Divinópolis entra para a história, e não é força de expressão. Pela primeira vez, a cidade tem uma mulher no comando do Executivo. A posse de Janete Aparecida não é apenas uma mudança administrativa. É um marco. E, ao mesmo tempo, um alerta.
Sim, é motivo de comemoração. Mas, em pleno 2026, ainda precisar dizer “pela primeira vez” já revela muito. Revela o atraso, a desigualdade e o quanto a política ainda é um espaço dominado, majoritariamente, por homens. Não é normal. Nunca foi. Apenas foi naturalizado.
A chegada de uma mulher ao cargo mais alto do município precisa ser celebrada, mas não romantizada. Porque não se trata de concessão. Trata-se de conquista. De trajetória. De resistência.
Janete não surgiu agora. Não é improviso. Não é acaso. Sua história passa por trabalho social, atuação comunitária, vivência política e, principalmente, construção de base. Diferente do que muitos ainda insistem em acreditar, mulher na política não é exceção, é capacidade que sempre esteve presente, mas raramente teve espaço.
E aqui cabe um ponto incômodo, mas necessário: a maior barreira para mulheres na política, muitas vezes, não vem apenas dos homens. Vem da própria sociedade, que ainda insiste em duvidar, comparar, diminuir e, em alguns casos, até rejeitar. Quantas vezes se ouve que “não vota em mulher”? Quantas vezes a cobrança é maior, o julgamento mais duro? Esse comportamento não é só ultrapassado. É prejudicial. Atrasa. Limita. E mantém um ciclo que precisa ser rompido de uma vez por todas.
A posse de Janete acontece em um contexto político claro: a saída de Gleidson Azevedo para disputar novos caminhos eleitorais. E aqui há outro ponto importante. A política está em movimento. É ano eleitoral. Trocas de comando, reposicionamentos e novas lideranças vão surgir. E isso exige atenção redobrada da população.

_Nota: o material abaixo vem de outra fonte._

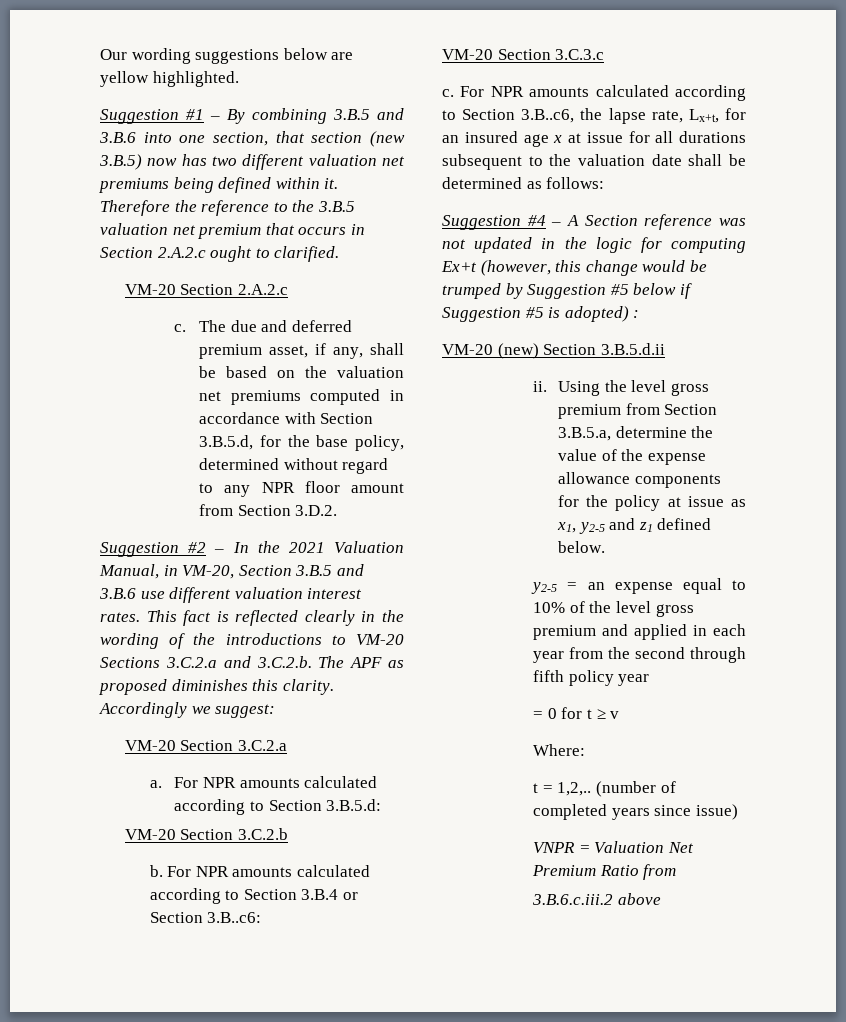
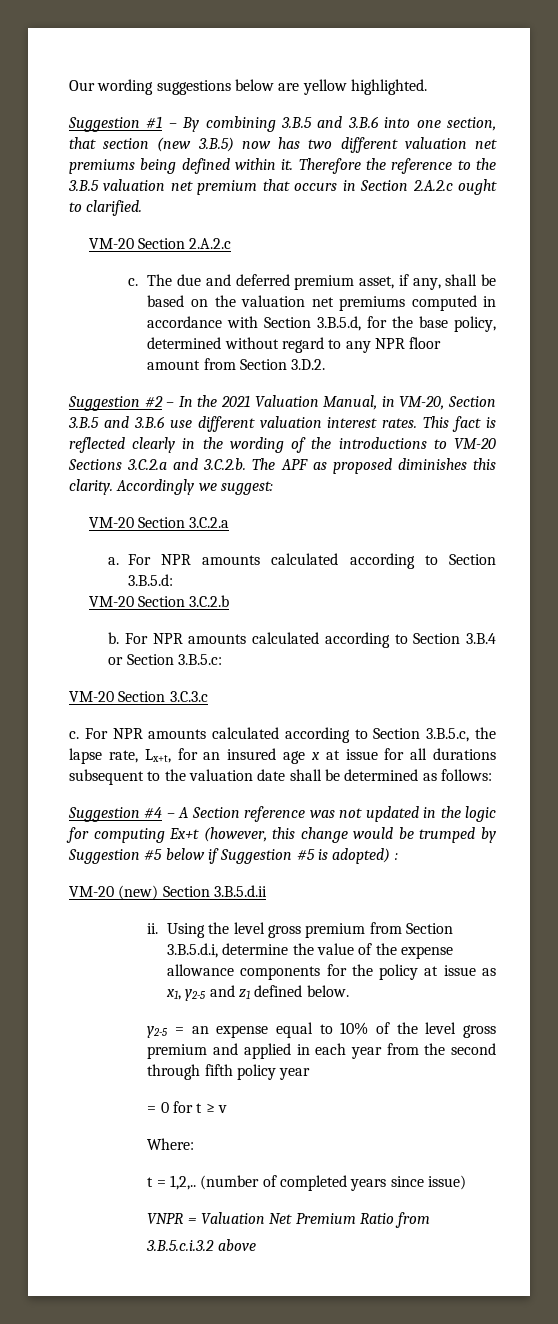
[207,912,262,923] 3.B..c6: -> [177,654,222,665] 3.B.5.c:
[521,109,575,123] 3.B..c6, -> [426,728,470,742] 3.B.5.c,
[557,427,611,441] 3.B.5.a, -> [167,943,219,958] 3.B.5.d.i,
[532,894,614,905] 3.B.6.c.iii.2 -> [146,1240,215,1251] 3.B.5.c.i.3.2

Porque, no fim das contas, mais importante do que quem assume é como assume. Não basta ocupar o cargo. É preciso liderar, decidir, enfrentar problemas e dar respostas. E isso vale para qualquer gestor, homem ou mulher.
Janete agora deixa de ser vice. Sai da sombra, se é que algum dia esteve nela, e assume o protagonismo. Com isso, vem o peso da caneta, da responsabilidade e da expectativa. E expectativa não falta.
A cidade cobra continuidade do que deu certo, mas também espera avanços. Saúde, infraestrutura, desenvolvimento: os desafios continuam os mesmos. A diferença é que, agora, há a oportunidade de conduzir com identidade própria. Que fique claro: o fato de ser mulher deve ser visto representatividade somada à competência.
Divinópolis vive um momento histórico. Mas momentos históricos não se sustentam apenas no simbolismo. Eles precisam se traduzir em resultados. Que essa posse não seja apenas um registro nos livros. Que seja o início de uma mudança real. Não só na gestão, mas na forma como a política enxerga, e respeita, as mulheres.